[Items listed in a dataset]
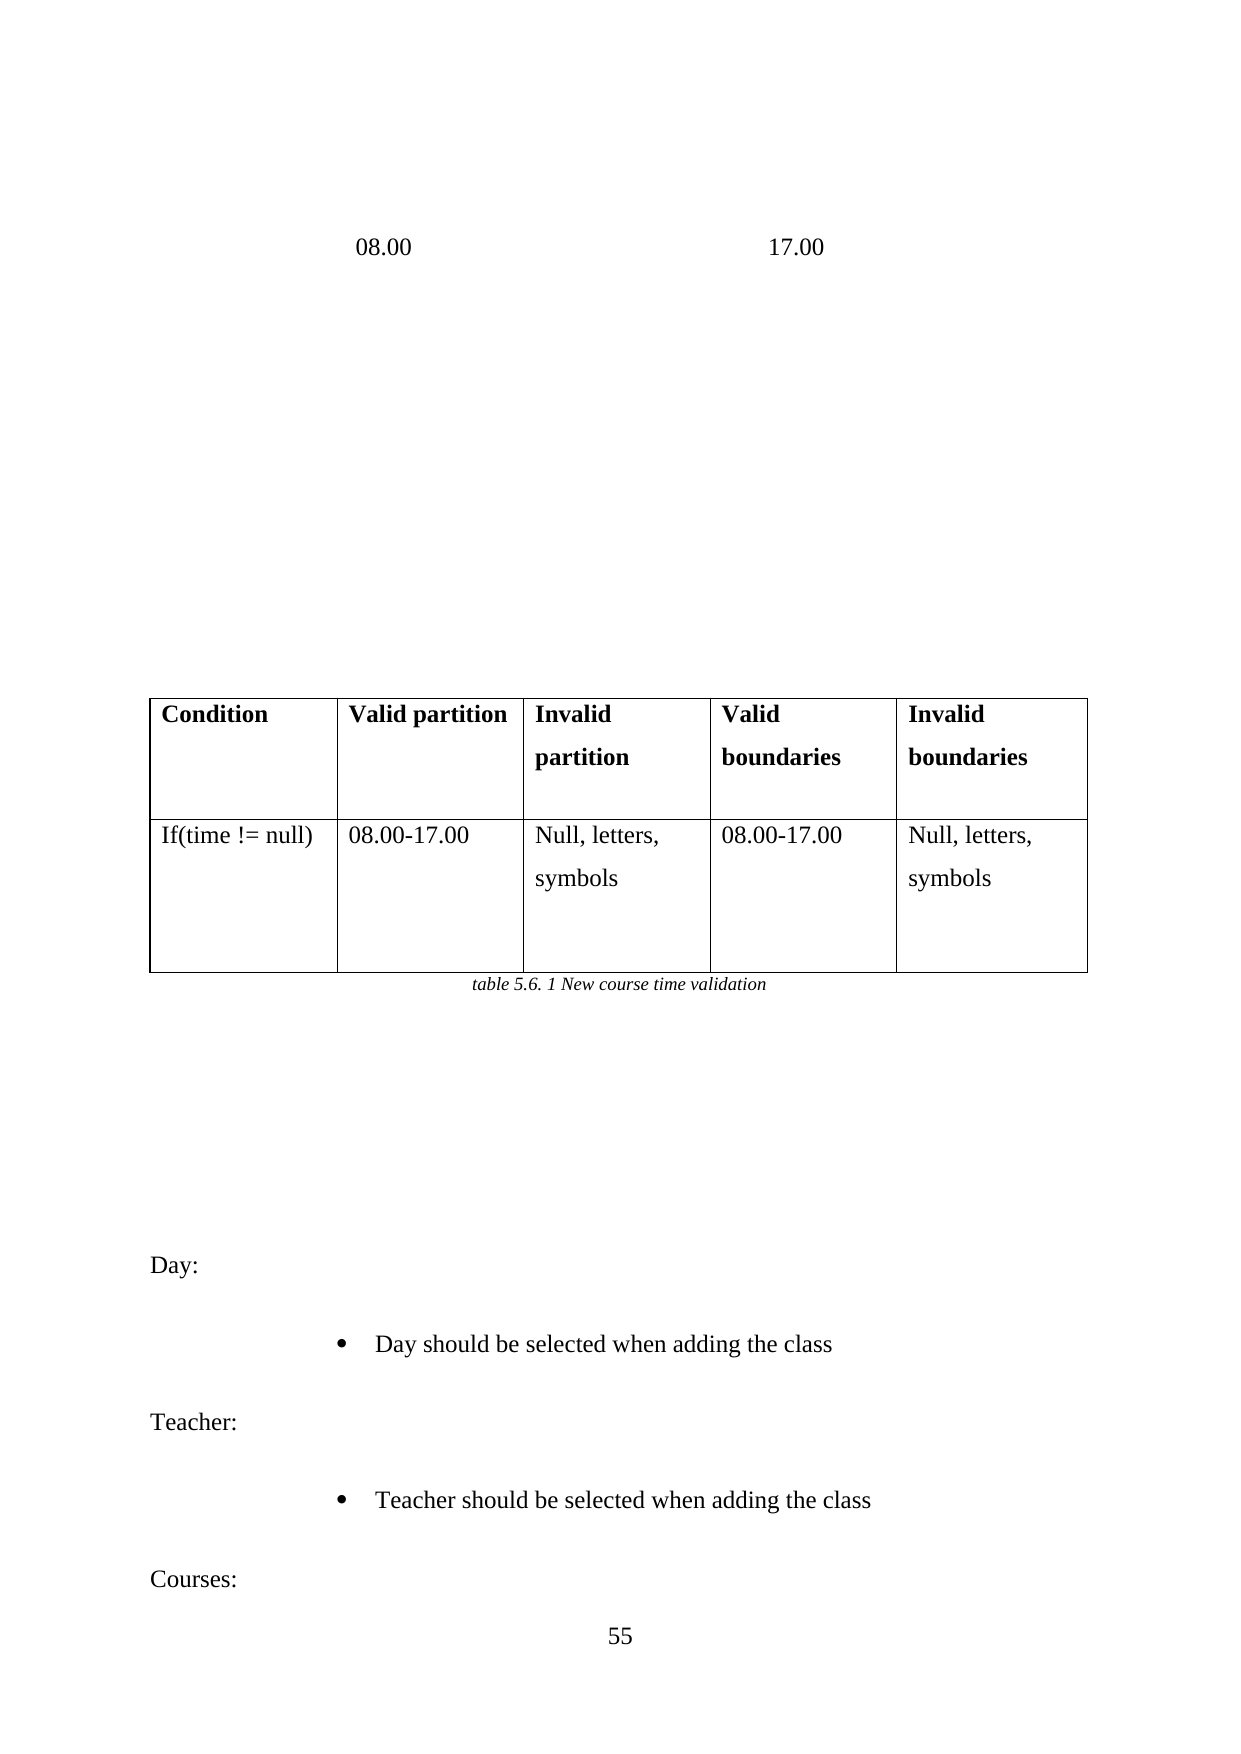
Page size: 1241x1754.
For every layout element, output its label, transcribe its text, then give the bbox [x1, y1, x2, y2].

table_header Condition [151, 699, 337, 819]
text Teacher: [150, 1407, 1090, 1436]
text table 5.6. New course time validation [150, 973, 1090, 995]
table_header Valid boundaries [711, 699, 896, 819]
table_cell 08.00-17.00 [711, 820, 896, 972]
text Courses: [150, 1564, 1090, 1593]
table_header Valid partition [338, 699, 523, 819]
table_header Invalid partition [524, 699, 710, 819]
table_cell Null, letters, symbols [897, 820, 1087, 972]
table_cell If(time != null) [151, 820, 337, 972]
table_cell Null, letters, symbols [524, 820, 710, 972]
list Day should be selected when adding the class [337, 1329, 1090, 1358]
text Day: [150, 1251, 1090, 1279]
table_header Invalid boundaries [897, 699, 1087, 819]
table_cell 08.00-17.00 [338, 820, 523, 972]
list Teacher should be selected when adding the class [337, 1486, 1090, 1514]
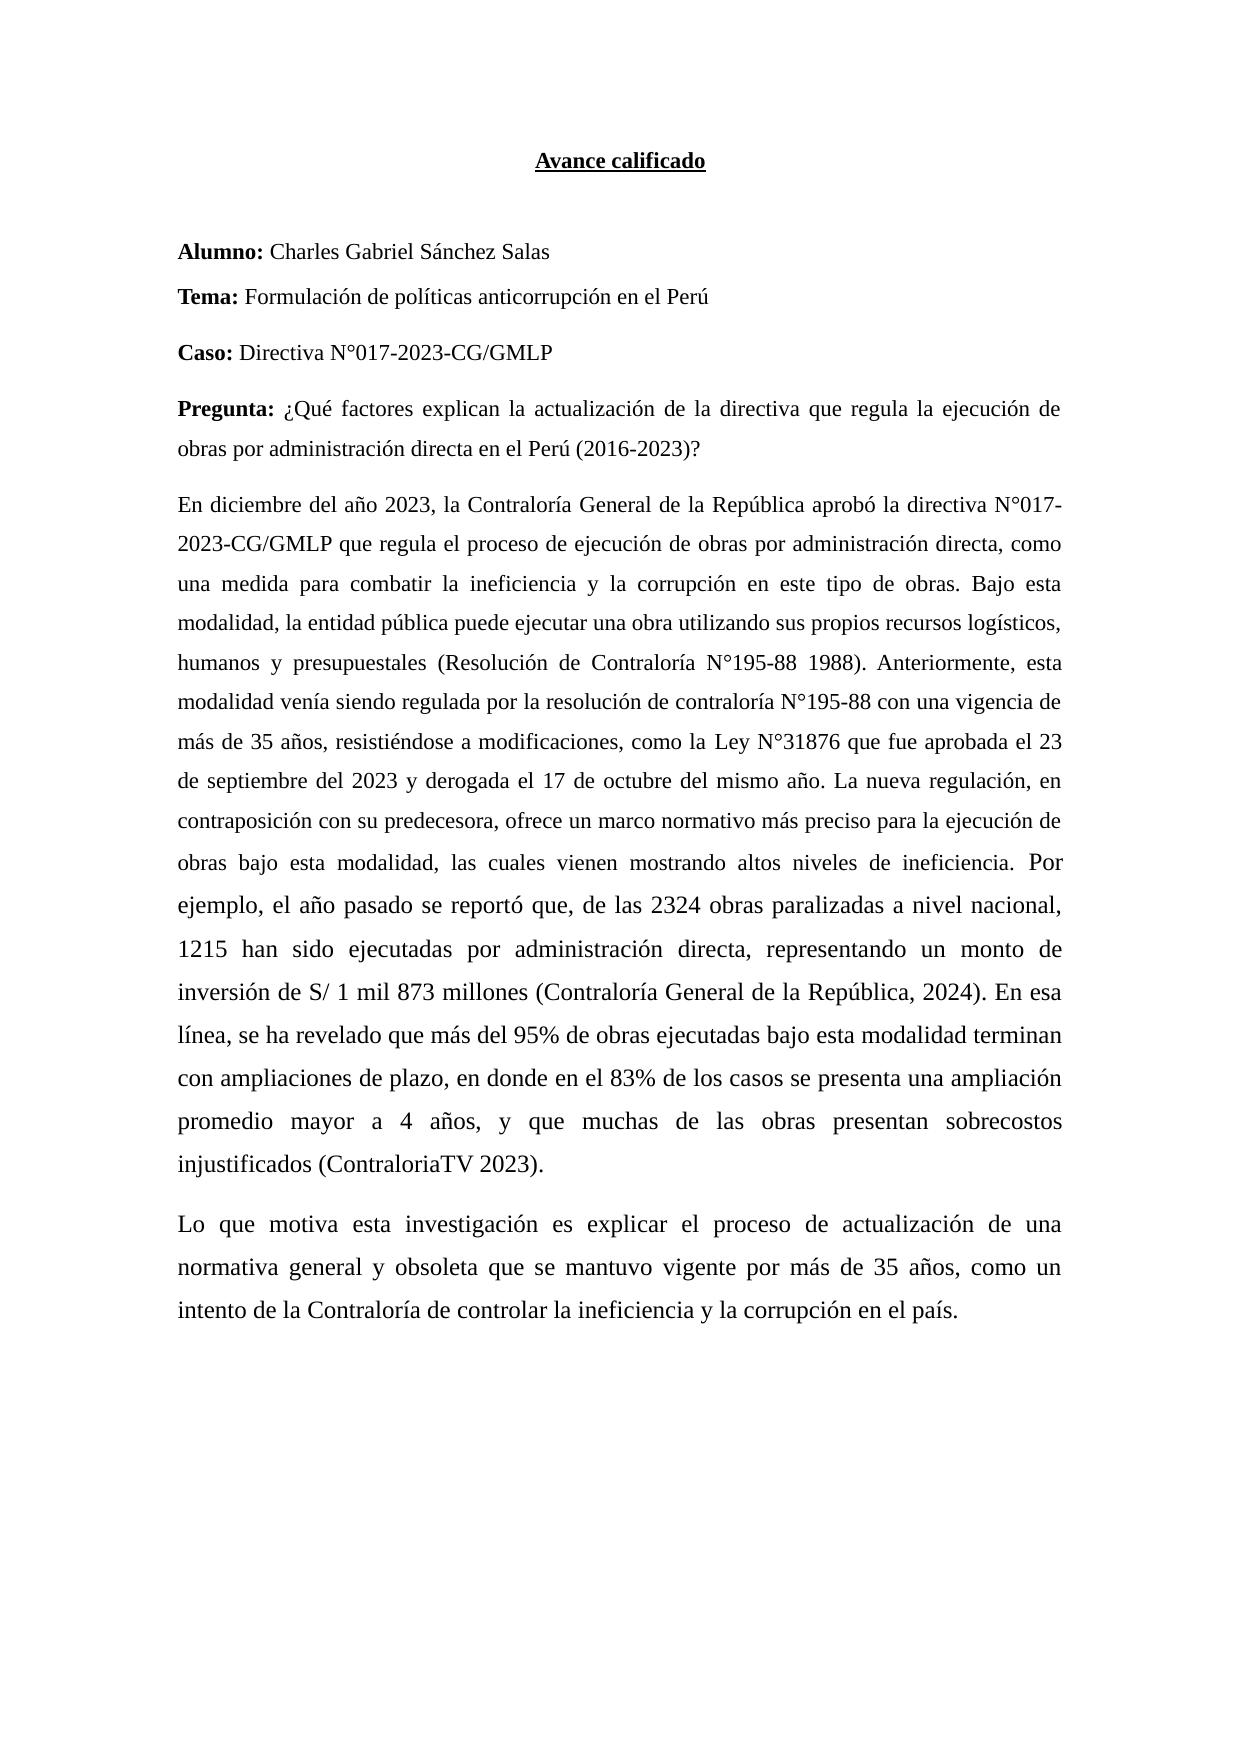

Instructions to follow
Apart from the pictures, all of the data should be repeated exactly.

Solution
Page size: 1241x1754.
For every layout element, output its label, transcribe its text, then give the bbox [x1, y1, x2, y2].

table_header Condition [151, 699, 337, 819]
text Teacher: [150, 1407, 1090, 1436]
text table 5.6. New course time validation [150, 973, 1090, 995]
table_header Valid boundaries [711, 699, 896, 819]
table_cell 08.00-17.00 [711, 820, 896, 972]
text Courses: [150, 1564, 1090, 1593]
table_header Valid partition [338, 699, 523, 819]
table_header Invalid partition [524, 699, 710, 819]
table_cell Null, letters, symbols [897, 820, 1087, 972]
table_cell If(time != null) [151, 820, 337, 972]
table_cell Null, letters, symbols [524, 820, 710, 972]
list Day should be selected when adding the class [337, 1329, 1090, 1358]
text Day: [150, 1251, 1090, 1279]
table_header Invalid boundaries [897, 699, 1087, 819]
table_cell 08.00-17.00 [338, 820, 523, 972]
list Teacher should be selected when adding the class [337, 1486, 1090, 1514]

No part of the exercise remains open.